┌─ The records

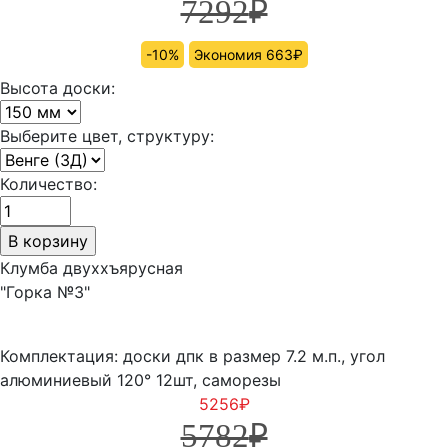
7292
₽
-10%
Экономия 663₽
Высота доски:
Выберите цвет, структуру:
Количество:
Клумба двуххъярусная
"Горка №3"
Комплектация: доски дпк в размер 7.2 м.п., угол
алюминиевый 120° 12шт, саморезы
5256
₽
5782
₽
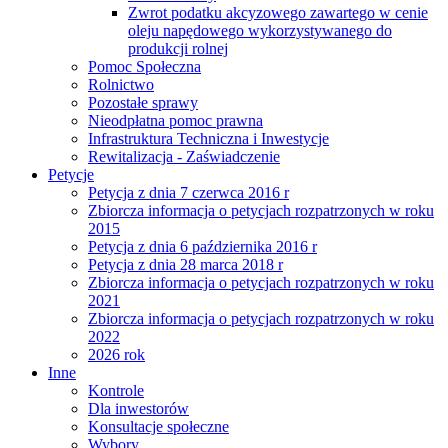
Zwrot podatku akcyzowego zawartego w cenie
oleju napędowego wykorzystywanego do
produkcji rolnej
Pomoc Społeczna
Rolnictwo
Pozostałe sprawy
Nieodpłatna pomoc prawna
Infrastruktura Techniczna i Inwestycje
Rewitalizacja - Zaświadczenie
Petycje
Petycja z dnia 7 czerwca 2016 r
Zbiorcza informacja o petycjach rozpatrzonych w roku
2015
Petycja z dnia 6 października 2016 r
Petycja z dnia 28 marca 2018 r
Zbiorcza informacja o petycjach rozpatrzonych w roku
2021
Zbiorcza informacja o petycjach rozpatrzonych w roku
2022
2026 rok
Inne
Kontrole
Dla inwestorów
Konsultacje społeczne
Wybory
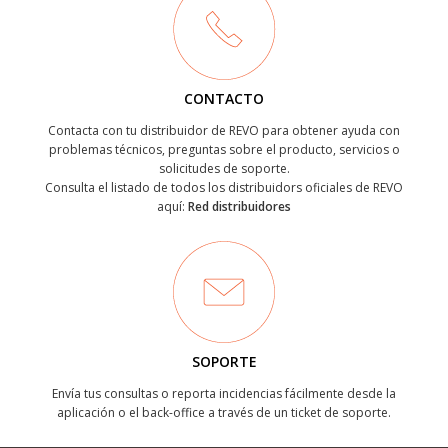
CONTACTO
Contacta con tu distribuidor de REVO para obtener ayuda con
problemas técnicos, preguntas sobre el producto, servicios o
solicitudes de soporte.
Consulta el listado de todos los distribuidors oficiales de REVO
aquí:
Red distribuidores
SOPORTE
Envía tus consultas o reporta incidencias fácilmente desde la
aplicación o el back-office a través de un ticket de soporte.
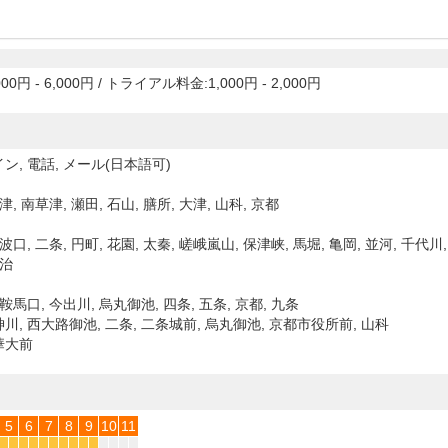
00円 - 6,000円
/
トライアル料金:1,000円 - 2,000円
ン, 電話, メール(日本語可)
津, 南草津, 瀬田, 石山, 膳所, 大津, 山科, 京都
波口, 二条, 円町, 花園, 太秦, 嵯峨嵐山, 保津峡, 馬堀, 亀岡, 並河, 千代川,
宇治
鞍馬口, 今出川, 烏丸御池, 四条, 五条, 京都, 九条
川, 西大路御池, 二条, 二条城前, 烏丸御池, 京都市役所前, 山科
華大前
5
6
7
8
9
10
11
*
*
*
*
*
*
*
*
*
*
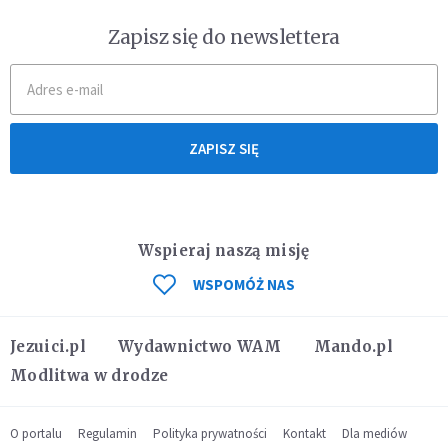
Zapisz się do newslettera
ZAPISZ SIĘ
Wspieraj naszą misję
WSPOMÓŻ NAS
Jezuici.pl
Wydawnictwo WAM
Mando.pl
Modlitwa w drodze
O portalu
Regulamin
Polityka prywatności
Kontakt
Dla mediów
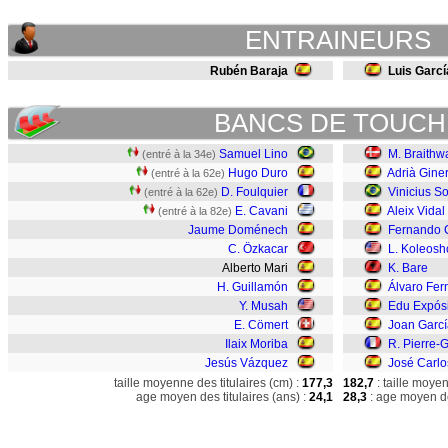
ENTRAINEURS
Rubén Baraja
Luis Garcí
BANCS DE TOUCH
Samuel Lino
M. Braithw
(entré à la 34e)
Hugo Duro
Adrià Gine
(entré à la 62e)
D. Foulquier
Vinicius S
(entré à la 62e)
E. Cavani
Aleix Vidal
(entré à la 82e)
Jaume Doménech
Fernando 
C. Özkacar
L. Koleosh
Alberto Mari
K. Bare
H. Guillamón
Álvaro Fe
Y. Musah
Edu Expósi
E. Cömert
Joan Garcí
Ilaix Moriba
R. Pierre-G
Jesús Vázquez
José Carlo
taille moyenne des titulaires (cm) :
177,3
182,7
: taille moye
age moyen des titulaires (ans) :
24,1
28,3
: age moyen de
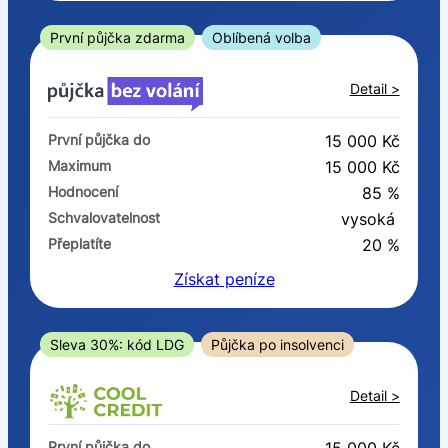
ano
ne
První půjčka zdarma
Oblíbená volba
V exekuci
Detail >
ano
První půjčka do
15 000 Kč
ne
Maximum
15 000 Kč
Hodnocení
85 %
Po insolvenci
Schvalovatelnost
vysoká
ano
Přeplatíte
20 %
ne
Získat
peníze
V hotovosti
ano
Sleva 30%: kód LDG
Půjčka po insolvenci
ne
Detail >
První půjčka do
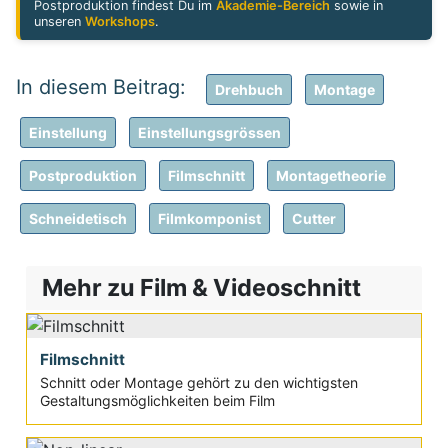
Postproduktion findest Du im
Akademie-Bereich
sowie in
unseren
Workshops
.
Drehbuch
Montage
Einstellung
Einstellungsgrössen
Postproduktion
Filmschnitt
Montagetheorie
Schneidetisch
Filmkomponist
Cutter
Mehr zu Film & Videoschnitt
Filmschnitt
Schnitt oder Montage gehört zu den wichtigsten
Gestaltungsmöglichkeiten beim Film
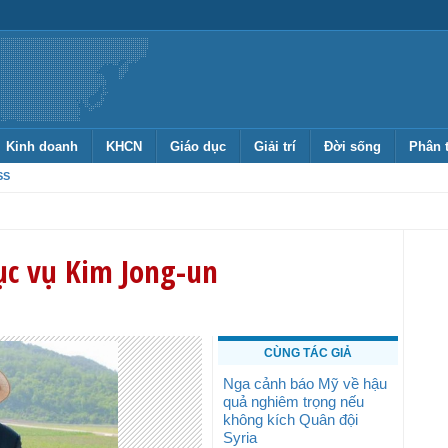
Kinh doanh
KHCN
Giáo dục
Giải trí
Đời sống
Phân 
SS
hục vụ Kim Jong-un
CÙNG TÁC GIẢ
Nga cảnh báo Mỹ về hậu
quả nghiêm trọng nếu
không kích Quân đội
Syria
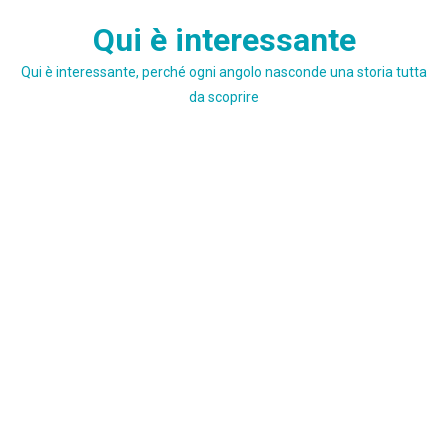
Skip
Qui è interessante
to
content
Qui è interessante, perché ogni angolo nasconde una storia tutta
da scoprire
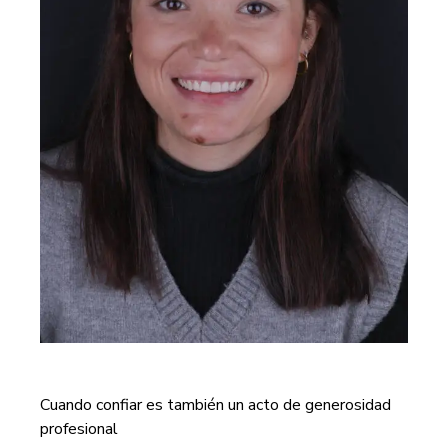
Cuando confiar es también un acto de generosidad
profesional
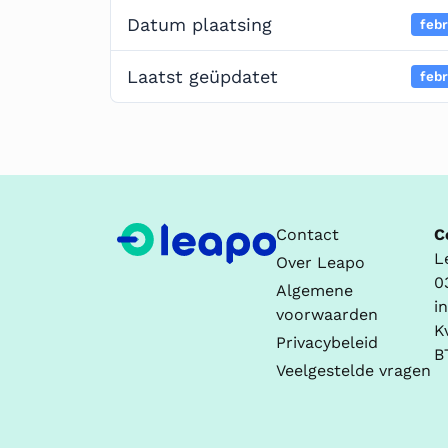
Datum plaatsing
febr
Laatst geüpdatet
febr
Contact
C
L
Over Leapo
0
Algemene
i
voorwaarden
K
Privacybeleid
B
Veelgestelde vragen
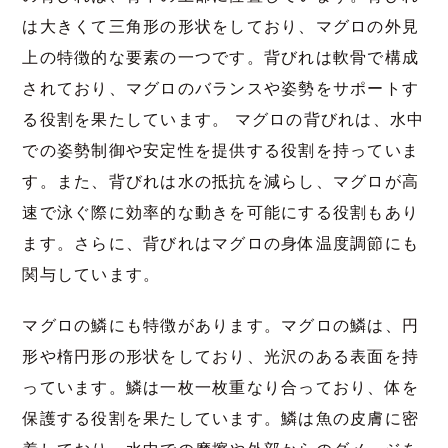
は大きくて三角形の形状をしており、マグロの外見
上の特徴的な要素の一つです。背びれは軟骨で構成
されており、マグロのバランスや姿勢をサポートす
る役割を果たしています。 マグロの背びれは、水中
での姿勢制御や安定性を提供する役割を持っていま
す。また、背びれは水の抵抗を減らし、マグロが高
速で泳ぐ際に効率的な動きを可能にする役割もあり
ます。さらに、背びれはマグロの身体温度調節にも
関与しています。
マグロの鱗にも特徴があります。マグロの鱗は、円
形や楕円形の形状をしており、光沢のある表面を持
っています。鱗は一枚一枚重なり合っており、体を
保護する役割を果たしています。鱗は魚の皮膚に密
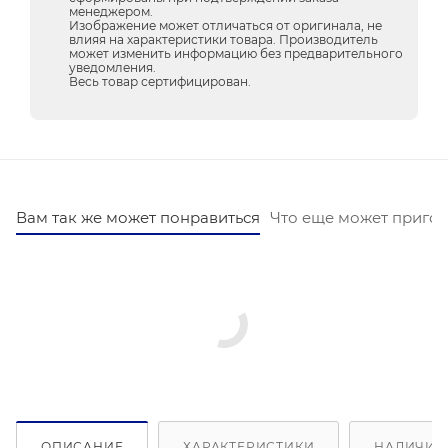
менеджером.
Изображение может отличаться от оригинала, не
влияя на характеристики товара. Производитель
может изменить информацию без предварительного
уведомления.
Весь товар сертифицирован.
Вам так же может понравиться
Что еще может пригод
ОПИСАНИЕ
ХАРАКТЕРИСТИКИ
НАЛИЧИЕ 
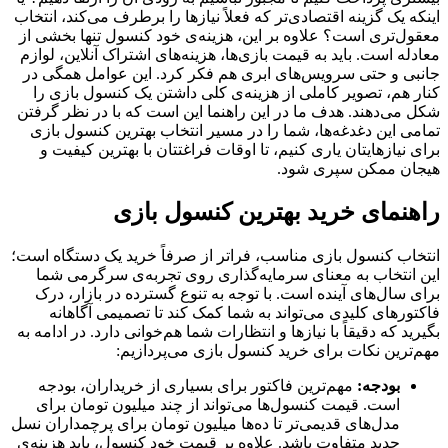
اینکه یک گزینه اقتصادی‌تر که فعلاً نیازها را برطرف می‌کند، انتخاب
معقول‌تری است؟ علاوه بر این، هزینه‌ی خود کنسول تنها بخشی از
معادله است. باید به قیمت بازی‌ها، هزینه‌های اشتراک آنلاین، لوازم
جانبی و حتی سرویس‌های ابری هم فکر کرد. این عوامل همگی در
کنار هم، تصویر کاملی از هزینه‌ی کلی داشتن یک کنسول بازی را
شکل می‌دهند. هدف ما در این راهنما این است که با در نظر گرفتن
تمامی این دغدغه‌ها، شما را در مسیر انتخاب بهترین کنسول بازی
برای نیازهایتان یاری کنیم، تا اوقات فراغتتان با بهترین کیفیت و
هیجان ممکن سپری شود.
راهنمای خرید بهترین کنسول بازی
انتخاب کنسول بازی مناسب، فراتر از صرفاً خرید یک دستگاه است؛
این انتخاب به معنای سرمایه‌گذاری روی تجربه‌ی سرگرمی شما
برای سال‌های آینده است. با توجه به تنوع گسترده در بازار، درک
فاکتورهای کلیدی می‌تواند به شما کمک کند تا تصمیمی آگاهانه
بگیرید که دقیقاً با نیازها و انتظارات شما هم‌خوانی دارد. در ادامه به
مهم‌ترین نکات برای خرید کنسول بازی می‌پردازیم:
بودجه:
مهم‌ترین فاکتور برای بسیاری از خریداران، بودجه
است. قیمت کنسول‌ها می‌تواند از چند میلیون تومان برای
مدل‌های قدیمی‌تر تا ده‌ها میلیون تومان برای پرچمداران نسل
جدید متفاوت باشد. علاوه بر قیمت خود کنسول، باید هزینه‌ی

└─

§ **Task brief**: What is the number of lines in the records that include "کنسول"? Answer with that number alone.

§ **Expected answer**: 8